![](/img/trans.png)
[英]Azure Schema Registry client library python not working - Failed to establish a new connection: [Errno 11001] getaddrinfo failed
[英]Failed to establish a new connection: [Errno 11001] getaddrinfo failed'))
我試圖在 booking.com 上抓取一些數據,但我遇到了這個錯誤:
requests.exceptions.ConnectionError: HTTPSConnectionPool(host='www.booking.com%0a', port=443): Max retries exceeded with url: /hotel/fr/elyseesunion.fr.html?label=gen173nr-1FCA0oTUIMZWx5c2Vlc3VuaW9uSA1YBGhNiAEBmAENuAEXyAEM2AEB6AEB-AECiAIBqAIDuAL_5ZqEBsACAdICJDcxYjgyZmI2LTFlYWQtNGZjOS04Y2U2LTkwNTQyZjI5OWY1YtgCBeACAQ&sid=c9f6a7c7371b88db9274005810b6f9e1&dest_id=-1456928&dest_type=city&group_adults=2&group_children=0&hapos=1&hpos=1&no_rooms=1&sr_order=popularity&srepoch=1621245602&srpvid=00bd465162de01a4&ucfs=1&from=searchresults%0A;highlight_room= (Caused by NewConnectionError('<urllib3.connection.HTTPSConnection object at 0x0000019BF5ECBBB0>: Failed to establish a new connection: [Errno 11001] getaddrinfo failed'))
我知道這個,網站阻止我抓取他的數據。
我在這個網站上嘗試了一些答案,但沒有一個有效。
這是我的腳本:
import numpy as np
import time
from random import randint
import requests
from requests import get
from bs4 import BeautifulSoup
import pandas as pd
import re
import random
#headers= {'User-Agent': 'Mozilla/5.0 (Macintosh; Intel Mac OS X 10_9_3) AppleWebKit/537.36 (KHTML, like Gecko) Chrome/35.0.1916.47 Safari/537.36'}
headers = {
'User-Agent': 'Mozilla/5.0 (Windows NT 10.0; Win64; x64; rv:78.0) Gecko/20100101 Firefox/78.0',
'Accept': 'text/html,application/xhtml+xml,application/xml;q=0.9,image/webp,*/*;q=0.8',
'Accept-Language': 'fr,fr-FR;q=0.8,en-US;q=0.5,en;q=0.3',
'Referer': 'https://www.espncricinfo.com/',
'Upgrade-Insecure-Requests': '1',
'Connection': 'keep-alive',
'Pragma': 'no-cache',
'Cache-Control': 'no-cache',
}
url0 = 'https://www.booking.com/searchresults.fr.html?label=gen173nr-1DCA0oTUIMZWx5c2Vlc3VuaW9uSA1YBGhNiAEBmAENuAEXyAEM2AED6AEB-AECiAIBqAIDuAL_5ZqEBsACAdICJDcxYjgyZmI2LTFlYWQtNGZjOS04Y2U2LTkwNTQyZjI5OWY1YtgCBOACAQ;sid=303509179a2849df63e4d1e5bc1ab1e3;dest_id=-1456928;dest_type=city&'
links1 = []
results = requests.get(url0, headers = headers)

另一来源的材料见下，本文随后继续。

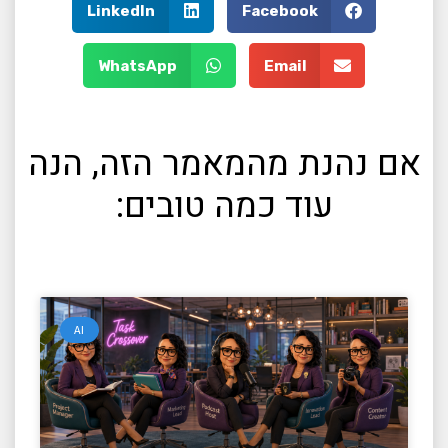
LinkedIn
Facebook
WhatsApp
Email
אם נהנת מהמאמר הזה, הנה
עוד כמה טובים:
AI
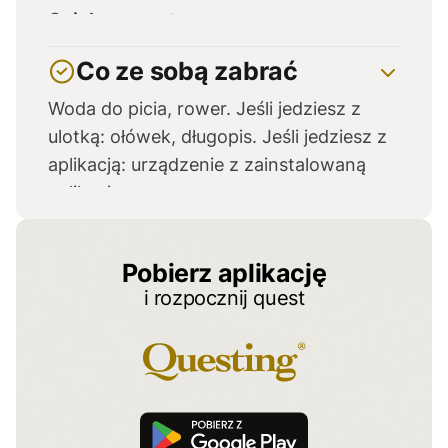
Opiekun questu:
Łukasz Przybyło, tel.: 697 697 386
Co ze sobą zabrać
Woda do picia, rower. Jeśli jedziesz z
ulotką: ołówek, długopis. Jeśli jedziesz z
aplikacją: urządzenie z zainstalowaną
aplikacją.
Pobierz aplikację
i rozpocznij quest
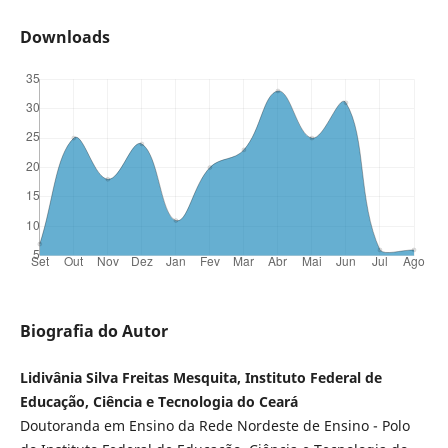
Downloads
Biografia do Autor
Lidivânia Silva Freitas Mesquita, Instituto Federal de
Educação, Ciência e Tecnologia do Ceará
Doutoranda em Ensino da Rede Nordeste de Ensino - Polo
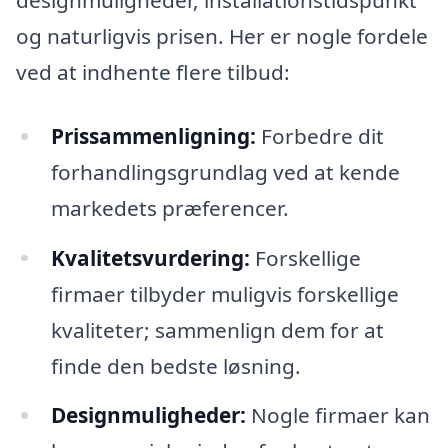
og naturligvis prisen. Her er nogle fordele
ved at indhente flere tilbud:
Prissammenligning:
Forbedre dit
forhandlingsgrundlag ved at kende
markedets præferencer.
Kvalitetsvurdering:
Forskellige
firmaer tilbyder muligvis forskellige
kvaliteter; sammenlign dem for at
finde den bedste løsning.
Designmuligheder:
Nogle firmaer kan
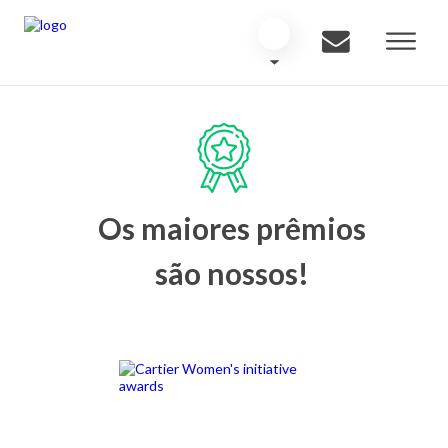
Os maiores prêmios
são nossos!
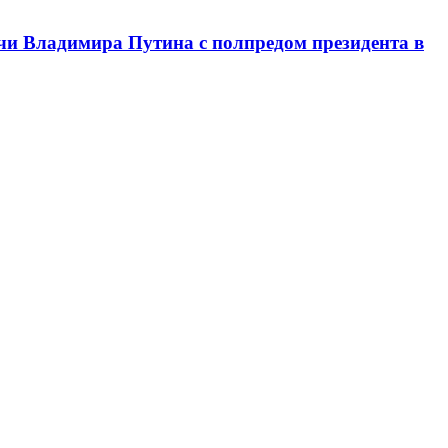
чи Владимира Путина с полпредом президента в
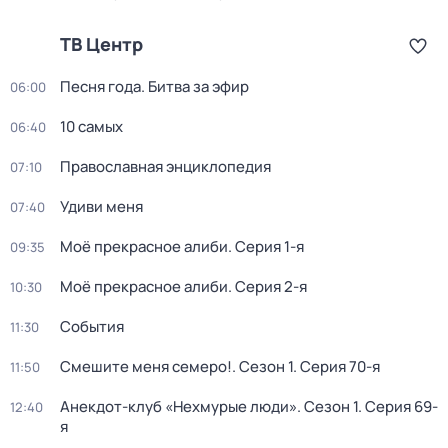
ТВ Центр
Песня года. Битва за эфир
06:00
10 самых
06:40
Православная энциклопедия
07:10
Удиви меня
07:40
Моё прекрасное алиби
. Серия 1-я
09:35
Моё прекрасное алиби
. Серия 2-я
10:30
События
11:30
Смешите меня семеро!
. Сезон 1
. Серия 70-я
11:50
Анекдот-клуб «Нехмурые люди»
. Сезон 1
. Серия 69-
12:40
я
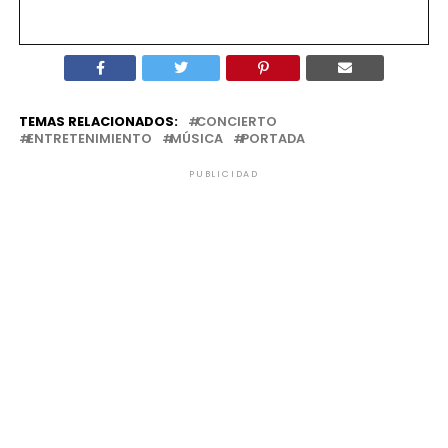
TEMAS RELACIONADOS:
CONCIERTO
ENTRETENIMIENTO
MÚSICA
PORTADA
PUBLICIDAD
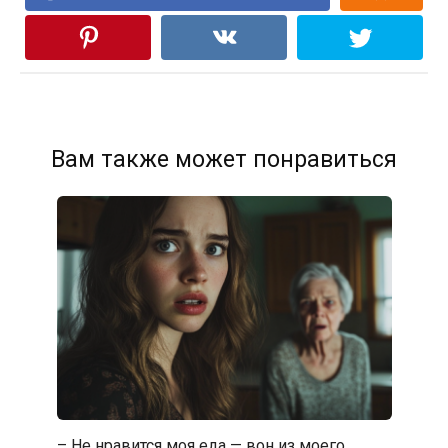
Вам также может понравиться
– Не нравится моя еда — вон из моего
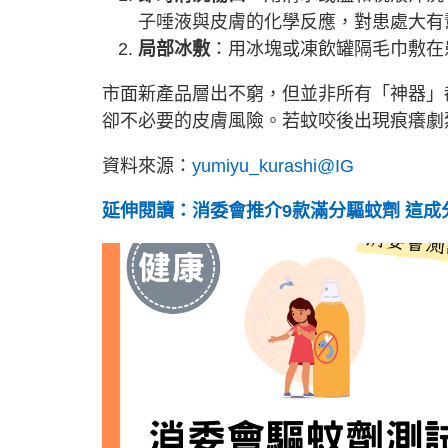
子唾液與皮膚的化學反應，對患處大有
局部冰敷
：用冰塊或凍飲罐隔毛巾敷在
市面新產品層出不窮，但並非所有「神器」
卻不必要的皮膚風險。若蚊咬後出現痕癢劇
資料來源：
yumiyu_kurashi@IG
延伸閱讀：消委會推介9款滿分驅蚊劑 這成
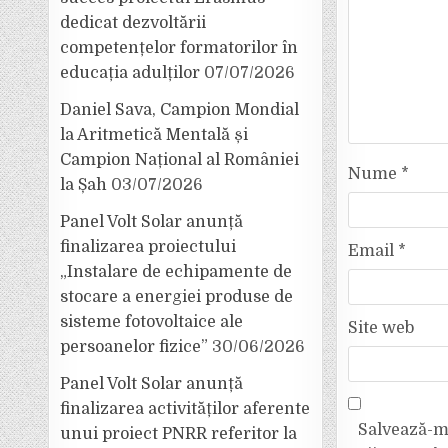
dedicat dezvoltării
competențelor formatorilor în
educația adulților
07/07/2026
Daniel Sava, Campion Mondial
la Aritmetică Mentală și
Campion Național al României
Nume
*
la Șah
03/07/2026
Panel Volt Solar anunță
finalizarea proiectului
Email
*
„Instalare de echipamente de
stocare a energiei produse de
sisteme fotovoltaice ale
Site web
persoanelor fizice”
30/06/2026
Panel Volt Solar anunță
finalizarea activităților aferente
Salvează-mi
unui proiect PNRR referitor la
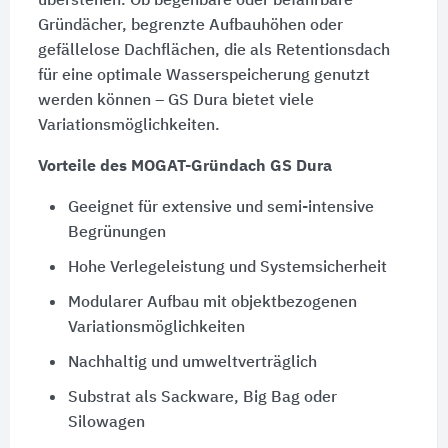
überstehen. Ob begehbare oder befahrbare
Gründächer, begrenzte Aufbauhöhen oder
gefällelose Dachflächen, die als ­Retentionsdach
für eine optimale Wasserspeicherung genutzt
werden können – GS Dura bietet viele
Variationsmöglichkeiten.
Vorteile des MOGAT-Gründach GS Dura
Geeignet für extensive und semi-intensive
Begrünungen
Hohe Verlegeleistung und Systemsicherheit
Modularer Aufbau mit objektbezogenen
Variationsmöglichkeiten
Nachhaltig und umweltverträglich
Substrat als Sackware, Big Bag oder
Silowagen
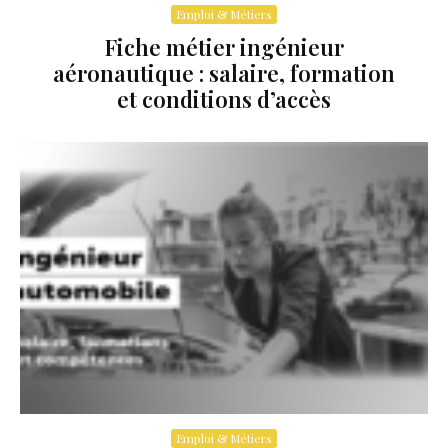
Emploi & Métiers
Fiche métier ingénieur
aéronautique : salaire, formation
et conditions d’accès
Emploi & Métiers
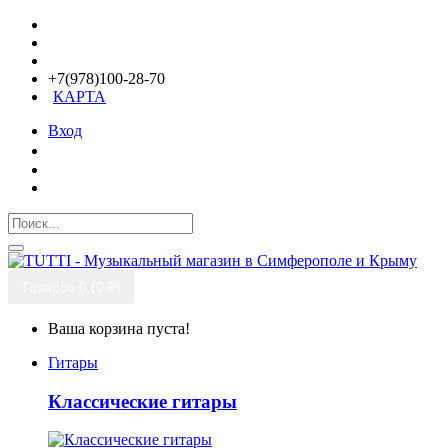
+7(978)100-28-70
КАРТА
Вход
Товаров 0 (0 ₽)
Ваша корзина пуста!
Гитары
Классические гитары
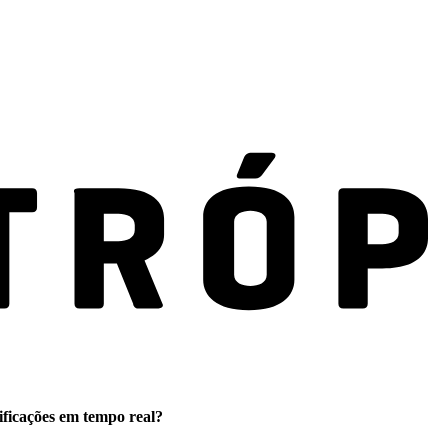
ificações em tempo real?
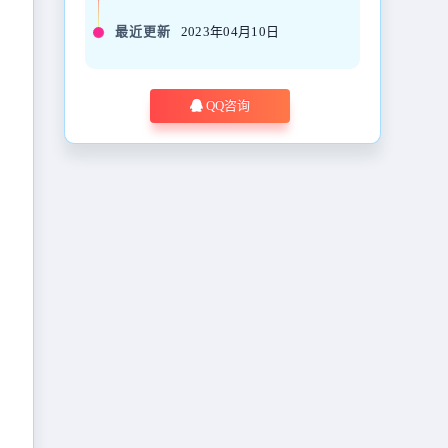
最近更新
2023年04月10日
QQ咨询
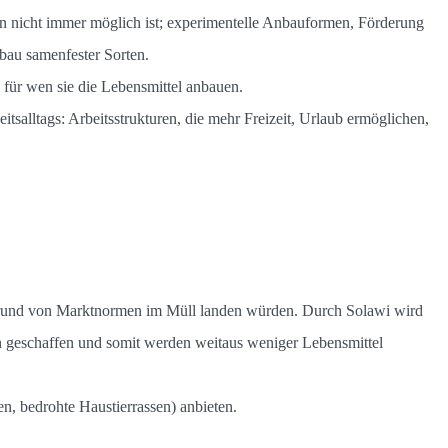
en nicht immer möglich ist; experimentelle Anbauformen, Förderung
bau samenfester Sorten.
 für wen sie die Lebensmittel anbauen.
salltags: Arbeitsstrukturen, die mehr Freizeit, Urlaub ermöglichen,
Grund von Marktnormen im Müll landen würden. Durch Solawi wird
n geschaffen und somit werden weitaus weniger Lebensmittel
en, bedrohte Haustierrassen) anbieten.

soup = BeautifulSoup(results.text, "html.parser")
links1 = [a['href'] for a in soup.find("div", {"class": "hotellist sr_double_search"}).find_all('a', href=True)]
root_url = 'https://www.booking.com'
urls1 = [ '{root}{i}'.format(root=root_url, i=i) for i in links1 ]
#print(urls1[0])
for url in urls1:
results = requests.get(url)
time.sleep(random.random()*10)
soup = BeautifulSoup(results.text, "html.parser")
div = soup.find("div", {"class": "hp_desc_important_facilities clearfix hp_desc_important_facilities--bui"})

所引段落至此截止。